> _TEXTE EXTRAIT_
Julia Phillips Cohen, Becoming Ottomans : Sephardi Jews and Imperial Citizenship in the Modern Era, New York, Oxford University Press, 2014 :
"Même des affirmations telles que celle émise par l'homme d'Etat ottoman İbrahim Hakkı Bey selon laquelle "la Turquie s'est toujours distinguée par sa tolérance religieuse et sa clémence à l'égard des nations conquises", ont souligné que certains Ottomans s'identifiaient aux conquérants, tandis que d'autres continuaient à s'identifier ou à être identifiés, aux vaincus. En effet, au début de son règne, Abdülhamid II a interdit la célébration publique de l'anniversaire de la conquête ottomane d'Istanbul en 1453, de peur qu'elle ne soit interprétée comme une fête pour les seuls musulmans ottomans et qu'elle puisse provoquer du ressentiment parmi les observateurs grecs orthodoxes qui s'identifiaient aux prédécesseurs byzantins des Ottomans. " (p. 72)
Odile Moreau, L'Empire ottoman au XIXe siècle, Paris, Armand Colin, 2020 :
"Les régiments de cavalerie légère [Hamidiye Hafif Süvari Alayları] furent créés en 1890 par le sultan Abdülhamid II, assisté d'Ahmed Chakir Pacha, son aide de camp général, et du maréchal Mehmed Zeki Pacha, le commandant du quatrième corps d'armée basé à Erzincan. Les motifs avancés par le sultan étaient de protéger les frontières ottomanes des agressions extérieures et, sur le plan interne, d'organiser des fonctions de maintien de l'ordre, afin de contenir ou de supprimer les activités insurrectionnelles conduites par les nationalistes arméniens. Dans le contexte de la modernité ottomane qui se mettait en place, il s'agissait de promouvoir un Etat-moderne avec des frontières bien définies à protéger. Ainsi, cette nouvelle institution permettrait de tisser un lien direct entre le sultan Abdülhamid II et les tribus kurdes, afin de promouvoir l'Unité de l'Islam, dans l'objectif d'arrimer des provinces périphériques dans le giron ottoman. Cette entreprise était aussi considérée comme une forme de mission civilisatrice, ayant pour ambition de transformer des tribus considérées comme « barbares » en des agriculteurs sédentaires et paisibles attachés à l'Empire ottoman. La sédentarisation des tribus avait d'ailleurs été commencée, de manière sporadique, depuis plusieurs siècles. Or, l'Etat ottoman laissa les chefs des tribus kurdes Hamidiye spolier les terres des paysans arméniens, mais aussi celle des musulmans." (p. 186)

> _LIGNES DE DONNÉES_

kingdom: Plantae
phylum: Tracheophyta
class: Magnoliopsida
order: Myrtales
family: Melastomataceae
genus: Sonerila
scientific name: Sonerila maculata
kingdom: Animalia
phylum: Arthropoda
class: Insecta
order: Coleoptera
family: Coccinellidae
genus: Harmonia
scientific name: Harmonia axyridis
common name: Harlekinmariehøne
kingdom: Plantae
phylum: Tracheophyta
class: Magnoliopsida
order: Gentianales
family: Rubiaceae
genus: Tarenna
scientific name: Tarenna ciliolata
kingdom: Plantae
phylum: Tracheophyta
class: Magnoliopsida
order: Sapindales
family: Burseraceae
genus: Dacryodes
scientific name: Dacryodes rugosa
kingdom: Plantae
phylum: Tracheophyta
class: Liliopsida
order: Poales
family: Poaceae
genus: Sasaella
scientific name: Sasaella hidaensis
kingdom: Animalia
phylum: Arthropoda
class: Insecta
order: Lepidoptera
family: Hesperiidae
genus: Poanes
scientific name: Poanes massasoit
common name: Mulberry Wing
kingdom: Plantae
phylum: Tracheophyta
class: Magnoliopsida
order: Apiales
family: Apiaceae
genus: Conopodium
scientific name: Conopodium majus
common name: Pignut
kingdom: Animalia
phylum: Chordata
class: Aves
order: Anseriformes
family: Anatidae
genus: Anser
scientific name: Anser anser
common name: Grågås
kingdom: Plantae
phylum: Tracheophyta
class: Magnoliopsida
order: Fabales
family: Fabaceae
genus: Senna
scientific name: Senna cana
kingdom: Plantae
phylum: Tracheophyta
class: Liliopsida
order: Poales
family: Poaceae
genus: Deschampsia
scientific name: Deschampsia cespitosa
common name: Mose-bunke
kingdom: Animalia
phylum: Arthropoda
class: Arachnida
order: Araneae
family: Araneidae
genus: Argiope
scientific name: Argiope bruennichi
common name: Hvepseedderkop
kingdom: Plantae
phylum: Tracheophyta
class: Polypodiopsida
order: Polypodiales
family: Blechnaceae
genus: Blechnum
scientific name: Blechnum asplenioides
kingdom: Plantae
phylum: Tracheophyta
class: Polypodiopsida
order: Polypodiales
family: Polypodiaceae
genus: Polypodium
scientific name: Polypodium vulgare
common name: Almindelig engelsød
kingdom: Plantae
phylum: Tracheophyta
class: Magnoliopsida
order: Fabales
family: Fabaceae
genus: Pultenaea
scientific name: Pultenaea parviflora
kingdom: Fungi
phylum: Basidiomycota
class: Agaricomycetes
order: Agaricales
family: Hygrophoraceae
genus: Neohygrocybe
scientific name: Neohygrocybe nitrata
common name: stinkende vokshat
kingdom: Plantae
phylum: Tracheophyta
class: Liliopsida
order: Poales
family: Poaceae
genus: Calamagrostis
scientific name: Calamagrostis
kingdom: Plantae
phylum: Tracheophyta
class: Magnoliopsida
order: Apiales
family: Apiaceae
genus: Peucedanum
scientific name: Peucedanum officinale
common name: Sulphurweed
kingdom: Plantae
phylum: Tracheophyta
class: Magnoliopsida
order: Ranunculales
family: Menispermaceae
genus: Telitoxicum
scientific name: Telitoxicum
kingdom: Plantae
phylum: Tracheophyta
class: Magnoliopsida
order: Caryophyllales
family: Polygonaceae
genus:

> _CONSIGNE_
Rédigez la suite des extraits sur l'Empire ottoman, en partant de leur dernière phrase.

> _RÉPONSE RÉDIGÉE_
"Les deux partis arméniens Hentchak et Dachnak ne parvinrent pas à s'unir et la scission fut consommée en 1891. Des cellules du mouvement révolutionnaire Hentchak s'implantèrent en Anatolie orientale à partir de 1892 jusqu'en 1894. (...) La même année, en 1893, une affaire éclata à Merzifon. Deux enseignants d'un collège de missionnaires américains furent accusés d'avoir participé à des activités subversives. Condamnés à mort par le tribunal d'Ankara, ils furent graciés par le sultan Abdülhamid II, suite à des interventions britanniques." (p. 183)
François Georgeon, Abdülhamid II : le sultan calife (1876-1909), Paris, Fayard, 2003 :
"Dans la réalité, Abdülhamid se sert de son influence auprès des musulmans surtout pour les empêcher de se révolter. Lorsqu'une révolte éclate en 1881-1882 parmi les musulmans de Bosnie-Herzégovine contre la nouvelle administration autrichienne, Abdülhamid calme le jeu ; il donne de strictes instructions pour que les révoltés ne reçoivent aucune aide à travers la frontière depuis le territoire ottoman. Durant la guerre hispano-américaine de 1898, les Etats-Unis sollicitent Abdülhamid pour qu'il dissuade les musulmans des Philippines de prendre les armes contre les Américains, ceux-ci étant en guerre contre les Espagnols et non contre les musulmans. En 1900, au moment de la révolte des Boxers en Chine, à laquelle participent de nombreux musulmans chinois, c'est au tour de Guillaume II de demander à Abdülhamid d'user de son autorité de calife pour obtenir des combattants qu'ils déposent les armes. Le sultan envoie une délégation en Chine (délégation qui arrive trop tard, alors que la révolte a déjà été matée)." (p. 211)
"De 1890 à 1895, Şakir pacha, ancien ambassadeur ottoman à Saint-Pétersbourg (il est resté onze ans en Russie, faisant beaucoup pour améliorer les relations ottomano-russes et envoyant de nombreux rapports sur les institutions de l'Empire des tsars), est nommé aide de camp à Yıldız ; il va être durant cinq années un conseiller écouté d'Abdülhamid, lui apportant sa longue expérience de la Russie. Le signe du réchauffement ottomano-russe en est, du côté ottoman, qu'Abdülhamid autorise en 1893 la construction d'une chapelle commémorative russe à San Stefano, point extrême de l'avancée des armées du tsar en 1878." (p. 266)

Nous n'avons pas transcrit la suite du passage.